Арчи же остается и сейчас меряет комнату широкими шагами.

– Ребекка, как глава этой семьи и твой опекун я не могу не упрекнуть тебя за выбор подобных непроизносимых слов, которые девушка из благородной семьи не имеет права употреблять. – Он останавливается у изножья кровати, скрестив руки на груди. – Но как кузен могу лишь поблагодарить за то, что избавила нас от этого шарлатана, который в прошлый раз чуть меня не убил своим кровопусканием.

– Да у него самого воспаление мозга, – возмущаюсь я, надувшись и тоже сложив руки.

– И я признаю, что ты права, Ребекка. – Арчи садится рядом. – Но постарайся уж держать себя в руках, иначе матушка решит, что ты и правда потеряла рассудок.

– Ничего я не теряла и вообще никогда не чувствовала себя настолько живой и разумной! – пытаюсь объяснить я.

– Придумаешь что угодно, лишь бы избежать дебюта, а? – шутливо замечает Арчи, уступая место Люси, которая как раз входит в комнату с подносом, нагруженным всякой всячиной. Ставит она его поближе ко мне, на прикроватный столик.

– Люси! – в панике восклицаю я. Все просто чудовищно реально. Но это не может быть взаправду! Я щиплю себя за руку, и боль как раз настоящая, без всякого сомнения. Я не могу дышать. Не могу дышать! – Моя сумочка! Где сумочка?

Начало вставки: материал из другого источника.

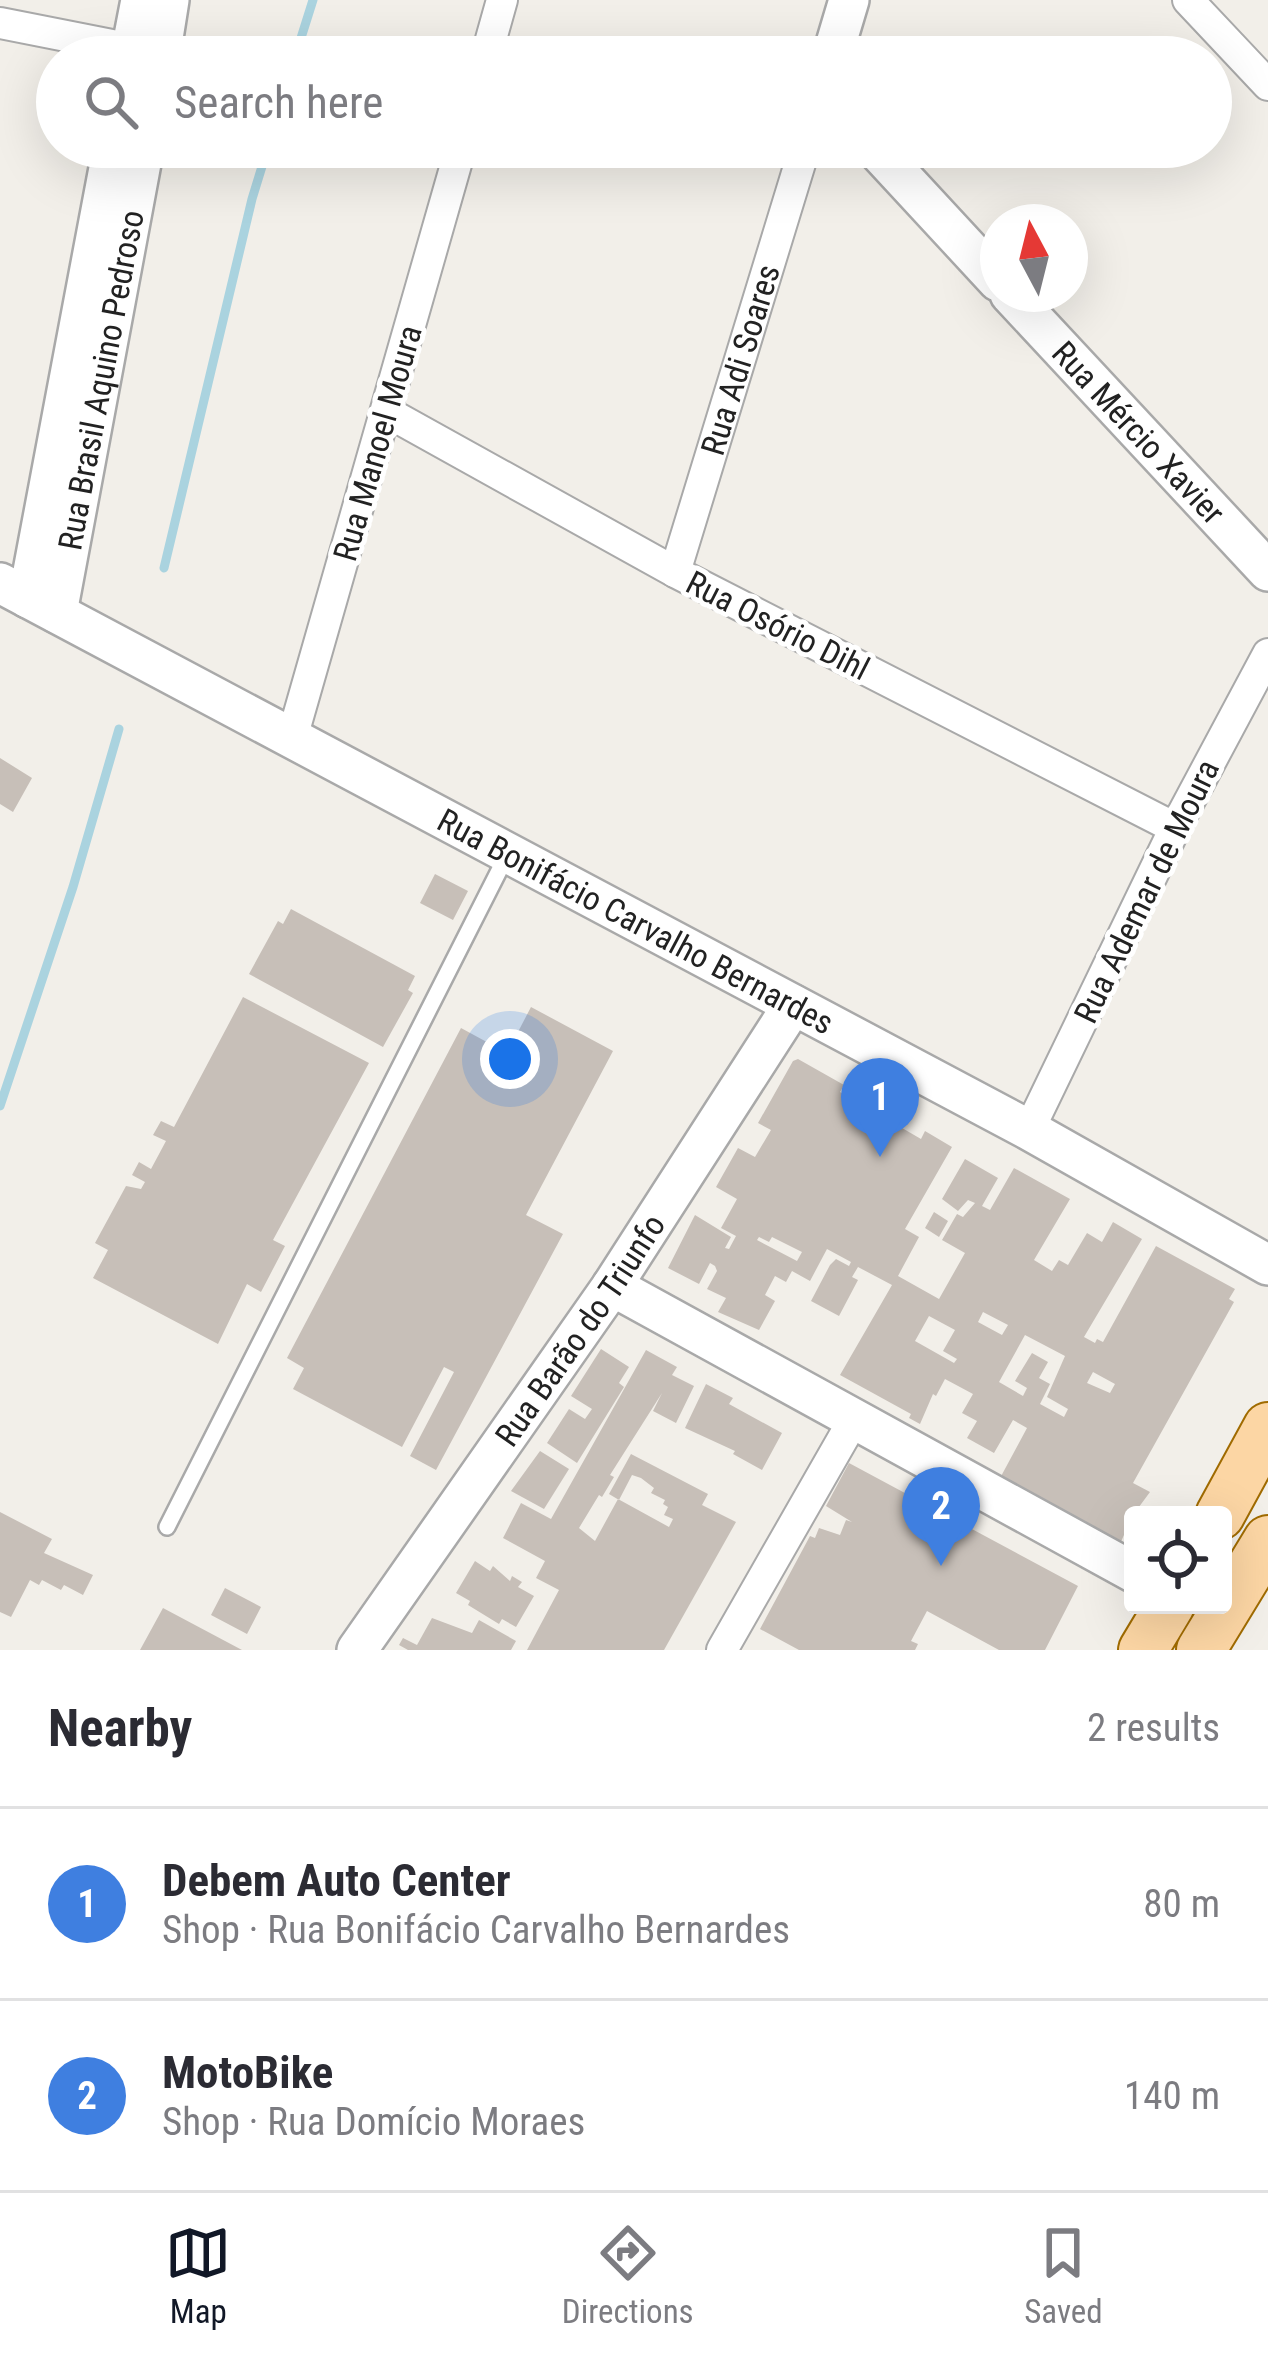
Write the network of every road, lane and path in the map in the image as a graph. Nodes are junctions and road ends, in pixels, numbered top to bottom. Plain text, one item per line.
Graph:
1 (141, 0) edge
2 (170, 0) edge
3 (502, 0) edge
4 (849, 0) edge
5 (1189, 0) edge
6 (0, 23) edge
7 (59, 36) edge
8 (141, 36) edge
9 (151, 36) edge
10 (492, 36) edge
11 (838, 36) edge
12 (1222, 36) edge
13 (1232, 47) edge
14 (1268, 86) edge
15 (109, 168) edge
16 (139, 168) edge
17 (455, 168) edge
18 (799, 168) edge
19 (894, 168) edge
20 (980, 261) edge
21 (1027, 312) edge
22 (387, 412) junction
23 (1268, 571) edge
24 (675, 572) junction
25 (28, 598) edge
26 (1268, 653) edge
27 (292, 738) junction
28 (1175, 828) junction
29 (508, 854) junction
30 (793, 1005) junction
31 (1029, 1130) junction
32 (1268, 1265) edge
33 (612, 1286) junction
34 (853, 1420) junction
35 (1268, 1426) edge
36 (1225, 1506) edge
37 (167, 1527) dead end
38 (1268, 1540) edge
39 (1124, 1567) edge
40 (357, 1650) edge
41 (722, 1650) edge
42 (1202, 1650) edge

1 - 8 street
2 - 9 street
3 - 10 street
4 - 11 street
5 - 12 street
6 - 7 street
13 - 14 street
15 - 25 street, Rua Brasil Aquino Pedroso
16 - 25 street, Rua Brasil Aquino Pedroso
17 - 22 street, Rua Manoel Moura
18 - 24 street, Rua Adi Soares
19 - 20 street
21 - 23 street, Rua Mércio Xavier
22 - 24 street, Rua Osório Dihl
22 - 27 street, Rua Manoel Moura
24 - 28 street, Rua Osório Dihl
25 - 27 street, Rua Bonifácio Carvalho Bernardes
26 - 28 street, Rua Ademar de Moura
27 - 29 street, Rua Bonifácio Carvalho Bernardes
28 - 31 street, Rua Ademar de Moura
29 - 30 street, Rua Bonifácio Carvalho Bernardes
29 - 37 lane
30 - 31 street, Rua Bonifácio Carvalho Bernardes
30 - 33 street, Rua Barão do Triunfo
31 - 32 street, Rua Bonifácio Carvalho Bernardes
33 - 34 street
33 - 40 street, Rua Barão do Triunfo
34 - 39 street
34 - 41 street
35 - 36 main road
38 - 42 main road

Люси поднимает ее с туалетного столика.

– Та, с которой вы ходили накануне?

– Да, умоляю, дай ее мне, – задыхаясь, прошу ее я.

А получив, роюсь в содержимом, которое ухитрилась туда впихнуть, чудом не разорвав. Наконец нахожу ингалятор от астмы.

Я спасена.

Арчи озадаченно смотрит на меня:

– Что ты собираешься делать с этим предметом?

– Пытаюсь не задохнуться.

Он качает головой, мое поведение его явно позабавило.

– Вечно ты что-нибудь придумаешь. Поешь и отдыхай, завтра тебя ждет очередной поход по магазинам. И постарайся вести себя так, чтобы тебя не выгнали еще и из ателье миссис Триод. Ладно доктор, но потерю модистки матушка тебе никогда не простит.

– Модистки, – повторяю я, точно загипнотизированная.

– Ты обожаешь ходить на примерку платьев. Да брось, каким бы ни было потрясение, нет ничего, с чем бы не справились горячие булочки миссис Брай!

Ласково похлопав меня по голове, Арчи уходит.

Люси, Арчи, тетя Кальпурния, Чарльз-стрит и 1816 год: я оказалась в своей собственной истории, той, что написала в дневнике.

И как мне теперь отсюда выбраться?

Понедельник, 13 мая, 1816 год

3

Шум и громкие голоса выдергивают меня из беспокойного, хотя и глубокого сна. Вчера вечером после ужина я снова улеглась спать – точнее, размышляла о том, что же делать, пока не уснула.

Выхожу из комнаты в коридор, который оформлен как в роскошном отеле: двери в комнаты белые и двустворчатые, стены обшиты деревянными панелями, паркет отполирован так, что поблескивает, точно шелк. Иду на шум к парадной лестнице, широкой и изящно изогнутой, которая ведет к выходу. Прижимаюсь к балюстраде, пытаясь подглядеть, что происходит.